You are viewing a plain text version of this content. The canonical link for it is here.
Posted to solr-user@lucene.apache.org by Parvesh Garg <pa...@zettata.com> on 2013/10/28 08:39:59 UTC

Compound words

Hi,

I'm an infant in Solr/Lucene family, just a couple of months old.

We are trying to find a way to combine words into a single compound word at
index and query time. E.g. if the document has "sea bird" in it, it should
be indexed as seabird and any query having sea bird in it should also look
for seabird not only in qf but also in pf, pf2, pf3 fields. Well, we are
using edismax query parser.

Our problem is not at index time, we have achieved it by writing our own
token filter, but at query time. Our token filter takes a dictionary in the
form of "prefix,suffix" in the file and keeps emitting regular and compound
tokens as it encounters them.

We configured our own filter at query time but figured that at query time
individual clauses like field:sea , field:bird etc are created first and
then sent to the analyzer. First of all, can someone please confirm if this
part of my understanding is correct? So, we are forced to emit sea and bird
as individual tokens because we are not getting them in sequence at all.

Is it possible to achieve this by other means than pre-processing query
before sending it to solr? Can a CharFilter be used instead, are they
applied before creating query clauses?

I can keep providing more details as necessary. This mail has already
crossed TL;DR limits for many :)

Parvesh Garg
http://www.zettata.com
+91 963 222 5540

Re: Compound words

Posted by Parvesh Garg <pa...@zettata.com>.

_PROBLEMS TO SOLVE:_
- a) Answer these questions from the Solr compound-words thread:
(i) Which query parser is the team using?
(ii) In what form does their token filter's dictionary list entries?
(iii) Besides qf, which fields should a query containing sea bird also search for seabird?
- b) Carry on the Solr compound-words thread, starting right after its last line.
The material that follows plays no part in this exercise.

_INPUT DATA:_
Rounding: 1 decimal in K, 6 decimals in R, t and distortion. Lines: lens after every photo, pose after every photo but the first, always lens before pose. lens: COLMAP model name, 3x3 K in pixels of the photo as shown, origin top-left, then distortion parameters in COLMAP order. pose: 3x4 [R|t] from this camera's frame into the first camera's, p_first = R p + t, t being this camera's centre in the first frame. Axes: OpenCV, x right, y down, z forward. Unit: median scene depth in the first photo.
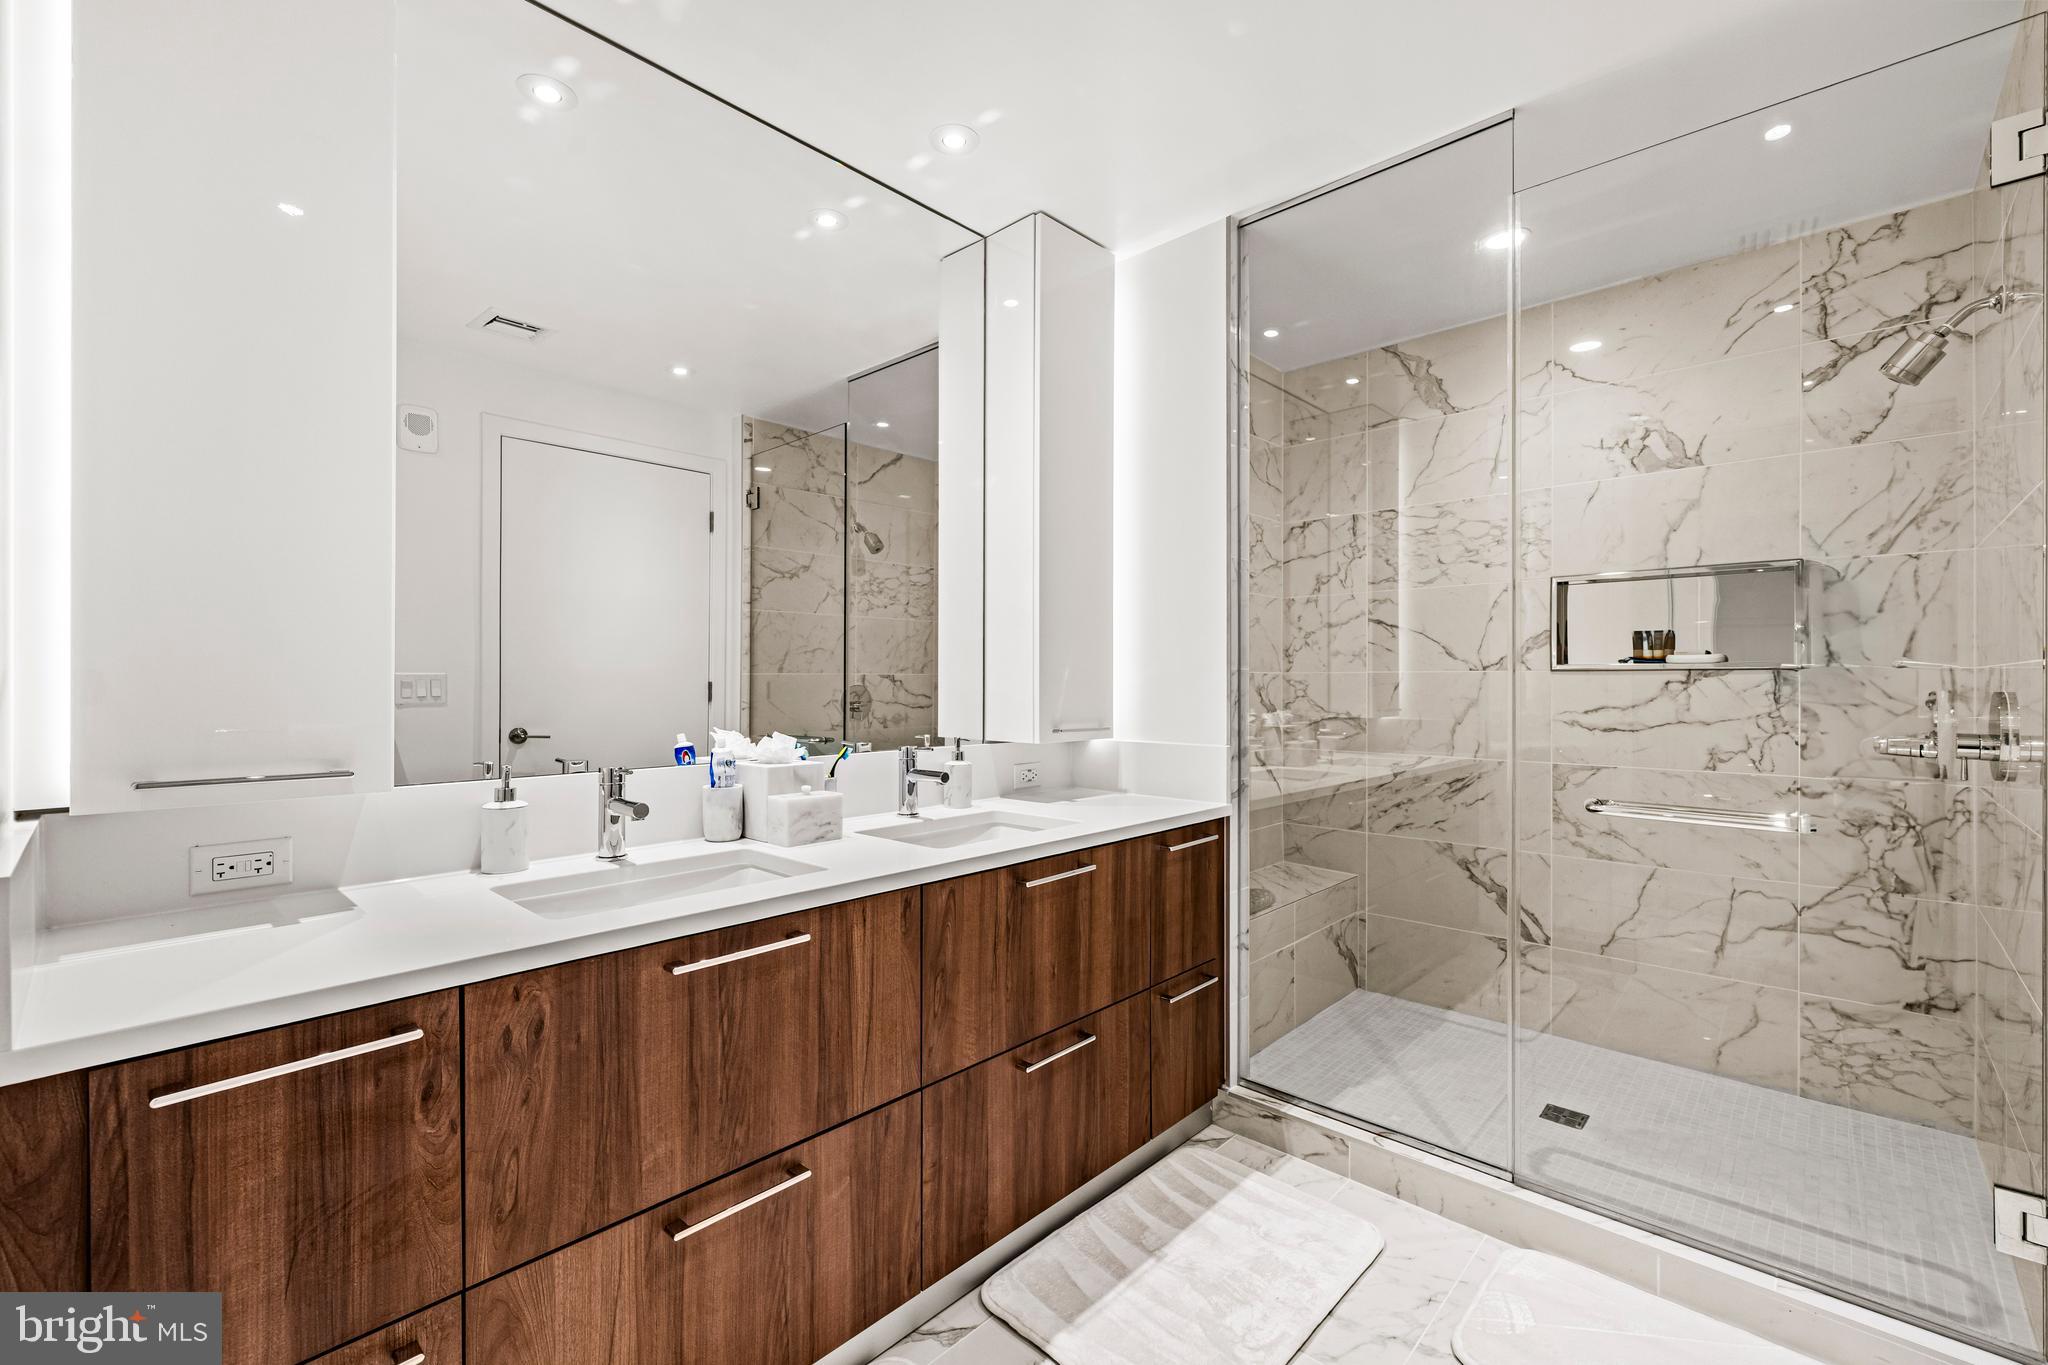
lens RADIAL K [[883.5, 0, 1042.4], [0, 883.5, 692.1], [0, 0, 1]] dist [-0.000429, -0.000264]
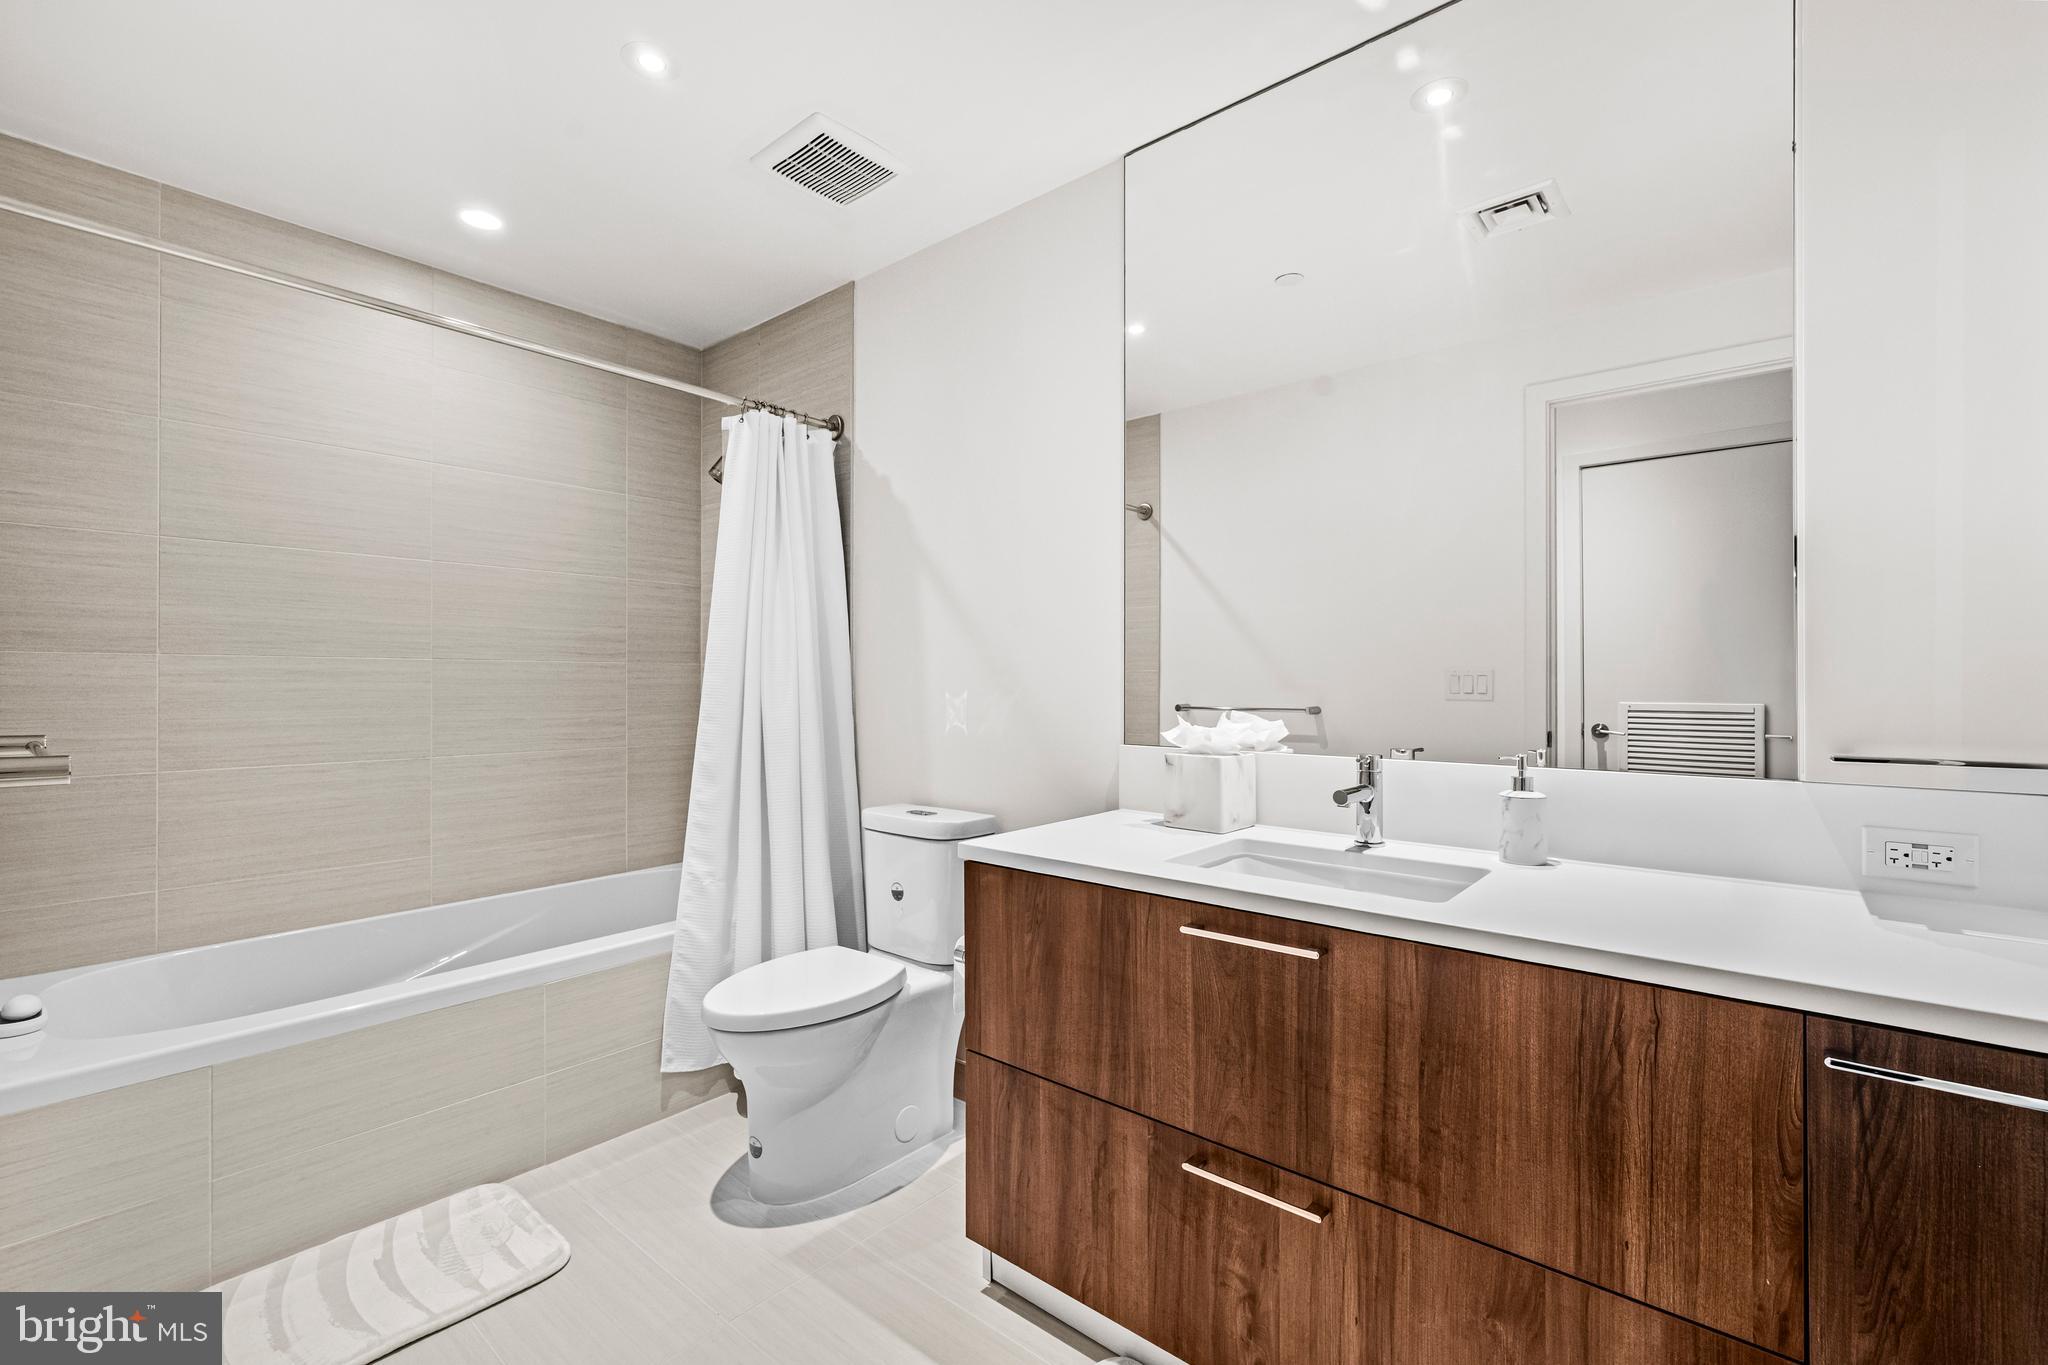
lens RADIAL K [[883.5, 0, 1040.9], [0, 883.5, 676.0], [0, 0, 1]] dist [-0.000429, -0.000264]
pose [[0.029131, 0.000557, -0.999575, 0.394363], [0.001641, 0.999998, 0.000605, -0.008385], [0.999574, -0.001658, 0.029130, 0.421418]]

_OUTPUTS BY TASK:_
- a)
(i) The edismax query parser.
(ii) As "prefix,suffix" in a file.
(iii) The pf, pf2 and pf3 fields.

- b)
Hi Erick,

I tried with expand=true and got exactly the same tokens i.e., seabiscuit
sea bird at 1,2 and 3 positions respectively. As per solr documentation at
http://wiki.apache.org/solr/AnalyzersTokenizersTokenFilters#solr.SynonymFilterFactory,
explicit mappings ignore the expand parameter in the schema.

So, the problem of creating compound problems at query time remains.


Parvesh Garg
http://www.zettata.com


On Tue, Oct 29, 2013 at 2:11 AM, Parvesh Garg <pa...@zettata.com> wrote:

> Hi Roman, thanks for the link, will go through it.
>
> Erick, will try with expand=true once and check out the results. Will
> update this thread with the findings. I remember we rejected expand=true
> because of some weird spaghetti problem. Will check it out again.
>
> Thanks,
>
> Parvesh Garg
> http://www.zettata.com
>
>
> On Mon, Oct 28, 2013 at 9:01 PM, Roman Chyla <ro...@gmail.com>wrote:
>
>> Hi Parvesh,
>> I think you should check the following jira
>> https://issues.apache.org/jira/browse/SOLR-5379. You will find there
>> links
>> to other possible solutions/problems:-)
>> Roman
>> On 28 Oct 2013 09:06, "Erick Erickson" <er...@gmail.com> wrote:
>>
>> > Consider setting expand=true at index time. That
>> > puts all the tokens in your index, and then you
>> > may not need to have any synonym
>> > processing at query time since all the variants will
>> > already be in the index.
>> >
>> > As it is, you've replaced the words in the original with
>> > synonyms, essentially collapsed them down to a single
>> > word and then you have to do something at query time
>> > to get matches. If all the variants are in the index, you
>> > shouldn't have to. That's what I meant by "raw".
>> >
>> > Best,
>> > Erick
>> >
>> >
>> > On Mon, Oct 28, 2013 at 8:02 AM, Parvesh Garg <pa...@zettata.com>
>> wrote:
>> >
>> > > Hi Erick,
>> > >
>> > > Thanks for the suggestion. Like I said, I'm an infant.
>> > >
>> > > We tried synonyms both ways. sea biscuit => seabiscuit and seabiscuit
>> =>
>> > > sea biscuit and didn't understand exactly how it worked. But I just
>> > checked
>> > > the analysis tool, and it seems to work perfectly fine at index time.
>> > Now,
>> > > I can happily discard my own filter and 4 days of work. I'm happy I
>> got
>> > to
>> > > know a few ways on how/when not to write a solr filter :)
>> > >
>> > > I tried the string "sea biscuit sea bird" with expand=false and the
>> > tokens
>> > > i got were seabiscuit sea bird at 1,2 and 3 positions respectively.
>> But
>> > at
>> > > query time, when I enter the same term "sea biscuit sea bird", using
>> > > edismax and qf, pf2, and pf3, the parsedQuery looks like this:
>> > >
>> > > +((text:sea) (text:biscuit) (text:sea) (text:bird)) ((text:\"biscuit
>> > sea\")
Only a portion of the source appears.